• DATASET:
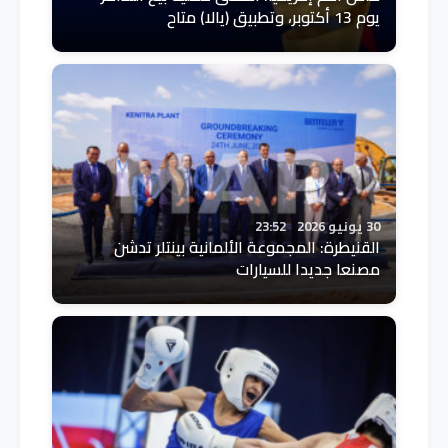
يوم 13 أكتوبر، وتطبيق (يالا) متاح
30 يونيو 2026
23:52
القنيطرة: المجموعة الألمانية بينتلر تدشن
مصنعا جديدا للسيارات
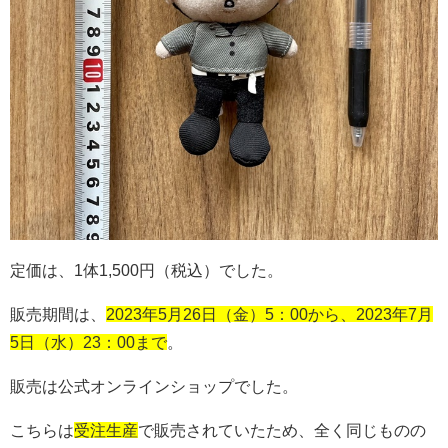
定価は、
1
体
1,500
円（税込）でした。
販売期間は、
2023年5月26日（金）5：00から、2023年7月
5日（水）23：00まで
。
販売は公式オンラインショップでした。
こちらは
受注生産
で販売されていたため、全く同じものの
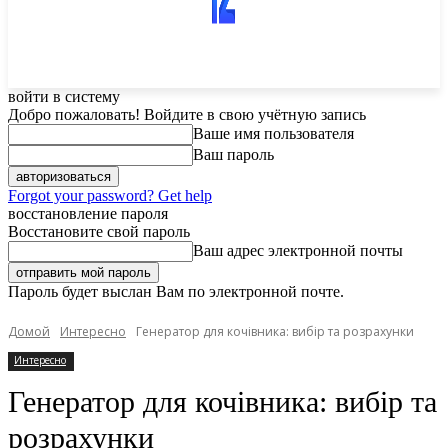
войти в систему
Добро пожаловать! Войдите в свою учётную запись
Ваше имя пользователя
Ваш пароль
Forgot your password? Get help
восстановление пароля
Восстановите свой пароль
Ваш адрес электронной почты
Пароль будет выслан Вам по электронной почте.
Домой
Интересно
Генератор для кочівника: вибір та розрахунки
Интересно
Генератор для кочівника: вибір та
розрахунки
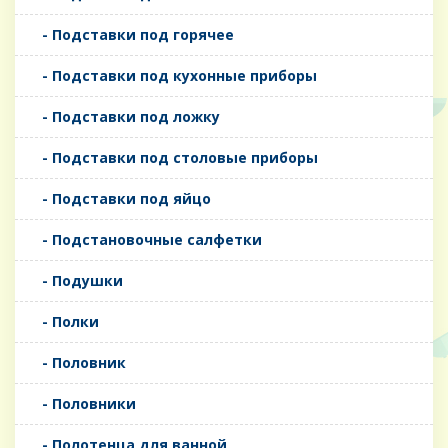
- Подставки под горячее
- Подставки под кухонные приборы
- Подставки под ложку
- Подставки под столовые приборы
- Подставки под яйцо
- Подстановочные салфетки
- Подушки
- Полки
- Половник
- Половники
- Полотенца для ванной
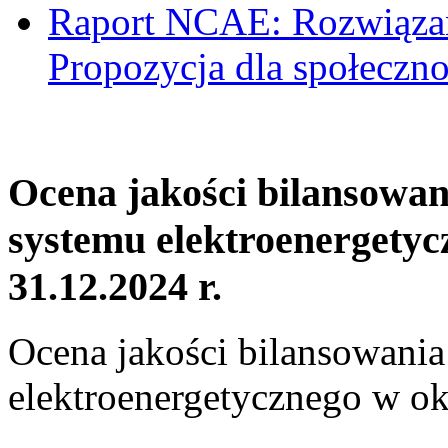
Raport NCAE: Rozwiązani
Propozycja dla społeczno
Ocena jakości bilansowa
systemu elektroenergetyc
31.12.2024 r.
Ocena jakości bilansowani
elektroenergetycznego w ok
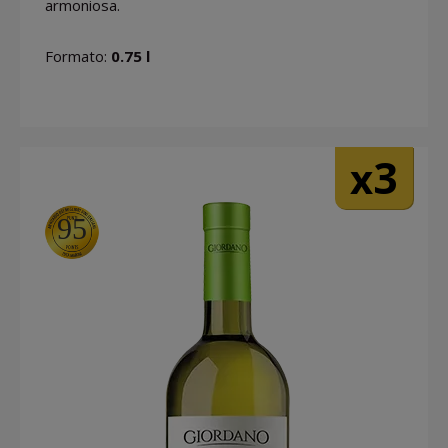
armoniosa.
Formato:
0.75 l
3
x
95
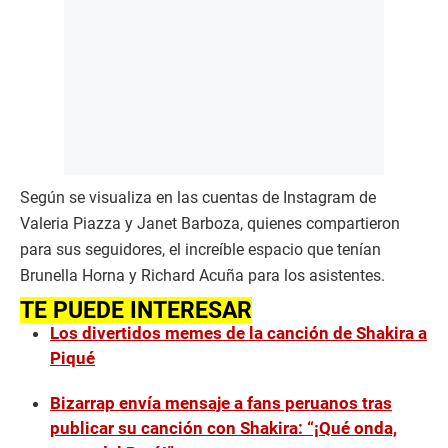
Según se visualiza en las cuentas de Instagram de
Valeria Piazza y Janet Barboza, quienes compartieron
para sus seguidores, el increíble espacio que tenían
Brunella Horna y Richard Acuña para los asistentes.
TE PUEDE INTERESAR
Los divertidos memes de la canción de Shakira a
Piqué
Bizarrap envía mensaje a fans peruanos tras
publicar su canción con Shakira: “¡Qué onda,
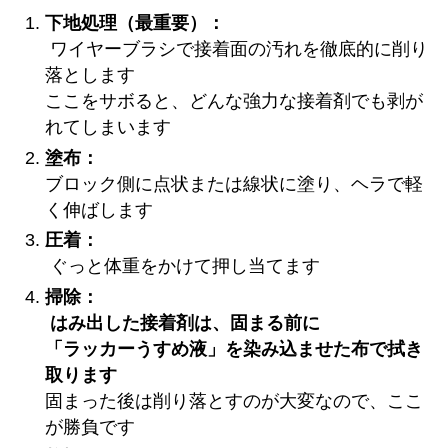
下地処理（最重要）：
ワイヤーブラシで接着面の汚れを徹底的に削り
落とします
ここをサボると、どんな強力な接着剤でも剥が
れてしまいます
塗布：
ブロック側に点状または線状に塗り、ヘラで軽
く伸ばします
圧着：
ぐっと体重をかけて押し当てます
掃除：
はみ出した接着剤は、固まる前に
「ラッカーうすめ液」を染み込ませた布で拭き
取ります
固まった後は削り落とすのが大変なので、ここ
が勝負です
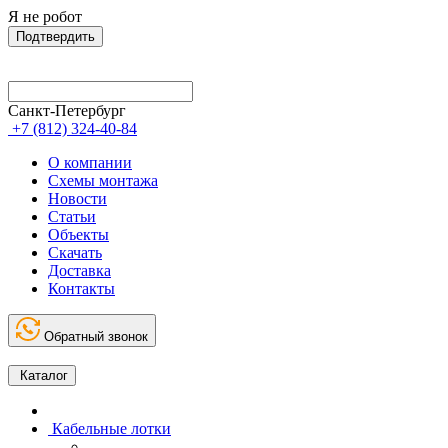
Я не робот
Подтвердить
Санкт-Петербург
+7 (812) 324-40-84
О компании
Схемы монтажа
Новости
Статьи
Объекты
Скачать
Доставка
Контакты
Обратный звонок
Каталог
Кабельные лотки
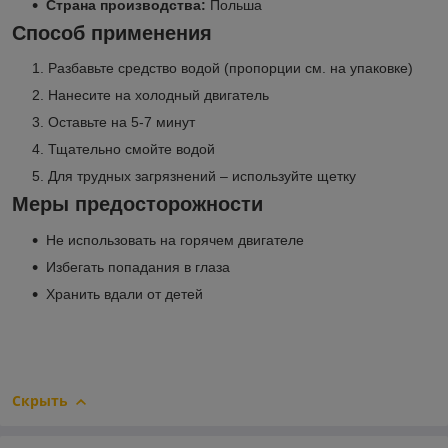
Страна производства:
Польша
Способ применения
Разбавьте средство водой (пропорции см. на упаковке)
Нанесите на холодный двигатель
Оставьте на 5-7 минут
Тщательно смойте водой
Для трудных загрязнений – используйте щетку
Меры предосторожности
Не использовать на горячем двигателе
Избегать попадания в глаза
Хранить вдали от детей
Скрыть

• PROBLEM TO SOLVE:
Take only the lines above from the one that has "Forgot your password? Get help" through the one that has "Según se visualiza" and reproduce them exactly, omitting any pictures.

• SOLUTION TO THIS TASK:
Forgot your password? Get help
восстановление пароля
Восстановите свой пароль
Ваш адрес электронной почты
Пароль будет выслан Вам по электронной почте.
Домой
Интересно
Генератор для кочівника: вибір та розрахунки
Интересно
Генератор для кочівника: вибір та
розрахунки
- Подставки под горячее
- Подставки под кухонные приборы
- Подставки под ложку
- Подставки под столовые приборы
- Подставки под яйцо
- Подстановочные салфетки
- Подушки
- Полки
- Половник
- Половники
- Полотенца для ванной
Raport NCAE: Rozwiązani
Propozycja dla społeczno
Ocena jakości bilansowa
systemu elektroenergetyc
31.12.2024 r.
Ocena jakości bilansowani
elektroenergetycznego w ok
armoniosa.
Formato:
0.75 l
3
x
95
Según se visualiza en las cuentas de Instagram de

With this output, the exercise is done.